We live a beautiful life. But it's hard for some people. I want to teach my children that we can actually help each other out. That joy and kindness and mindfulness and positive thinking are (evidence-based!) ways to change the way we think and feel and act. Maybe it's too late for you to buy into this, but it's not too late for kids. So stay out of our schools.

Tuesday, October 30, 2012

stop trying to make fetch happen

things I did during the hurricane:
  • schoolwork, schoolwork, schoolwork 
  • extensive twitter and facebook research to determine the meaning and appropriate usage of the new Bmore term 'crouchy'
  • made pumpkin ice cream 
  • watched an angsty relationship movie
  • attempted to integrate the word crouchy into my vocabulary  
  • expressed my own angst to friends 
  • received an awesome lobster card from friends 
  • danced, kind of
  • played Apples to Apples
  • found out via twitter research that some kid's grandma just said crouchy, and crouchy is therefore over

Sunday, October 21, 2012

'Does your person buy Monster energy drinks?' will be my next Guess Who question

I thought the guy in the checkout lane next to me was attractive at first glance today. Then I looked into his cart and saw 2 packs of Hi-C, 2 different kinds of Hostess snacks, white bread, some other stuff, and a Monster energy drink. 

Ew. No longer attractive at all. Then at closer look, I saw he had a dumb hat and a Chinese character tattooed on the back of his neck. 

I'm gonna go ahead and say that the grocery cart test is an accurate pre-assessment.

Sunday, September 30, 2012

the first one

I realized something. I miss documenting the stories of strange daily interactions. People do and say weird stuff. All the time. And I used to write it down.

I think I'll start again. And now, since everyone thinks this blog no longer exists...I have a secret blog. Here's the first post on my secret blog:

I went to The Book Thing the other day. As I rounded a shelf, a white man with white hair who looked to be about in his mid-fifties (But I could be wrong! I would never think to assign a fixed age to someone!) said to his friend:

Watch out, there's a young lady behind you. Or a little girl, I can't tell which, but she looks young either way.
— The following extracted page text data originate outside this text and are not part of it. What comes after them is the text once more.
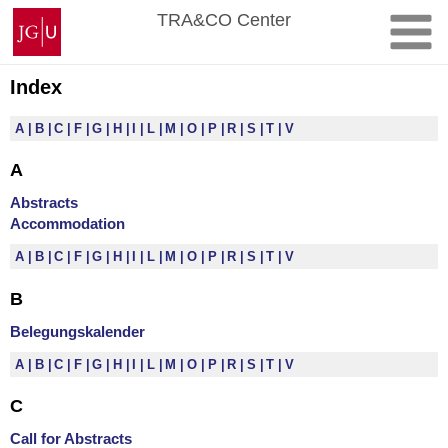
Skip
Johannes
TRA&CO Center
to
Gutenberg
content
University
Mainz
Index
A
B
C
F
G
H
I
L
M
O
P
R
S
T
V
A
Abstracts
Accommodation
A
B
C
F
G
H
I
L
M
O
P
R
S
T
V
B
Belegungskalender
A
B
C
F
G
H
I
L
M
O
P
R
S
T
V
C
Call for Abstracts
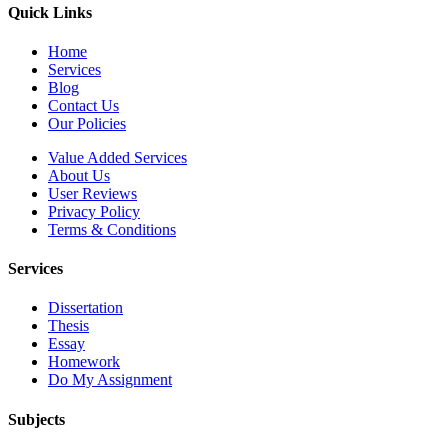
Quick Links
Home
Services
Blog
Contact Us
Our Policies
Value Added Services
About Us
User Reviews
Privacy Policy
Terms & Conditions
Services
Dissertation
Thesis
Essay
Homework
Do My Assignment
Subjects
Clearly he wanted me to respond. Why else would you say something like that? My response was to keep looking at books and not lift my eyes in his direction. After a second of processing, however, I did mutter under my breath, That's...really rude.

I suppose Rude Guy thought I hadn't heard him, so he tried a different approach to...insult me?

Rude Guy:
What do you do?
me: (while giving him a blank look) For work?
Rude Guy: Yeah.
me: I'm a teacher.
Rude Guy: You look too young to be a teacher.
me: ...That's not really a polite thing to say to someone.
RG: You'll appreciate it when you get older.
me: I'm an adult.
RG: Most women like that. Oh...okay. Okay.
(RG walks away to pretend to look at different books.)

A minute later, a lady walked around the corner and whispered Well-handled! to me, and then I felt all triumphant and stuff.

Moral of the story: When you find yourself saying, within the first minute of trying to strike up a conversation with someone, Most women like're doing it wrong.

Then again, if a toothless man who looked like he just walked in off the street had said that to me, I would've just chuckled and brushed it off. I suppose my expectations for appropriate comments are directly proportionate to the amount of teeth the speaker has.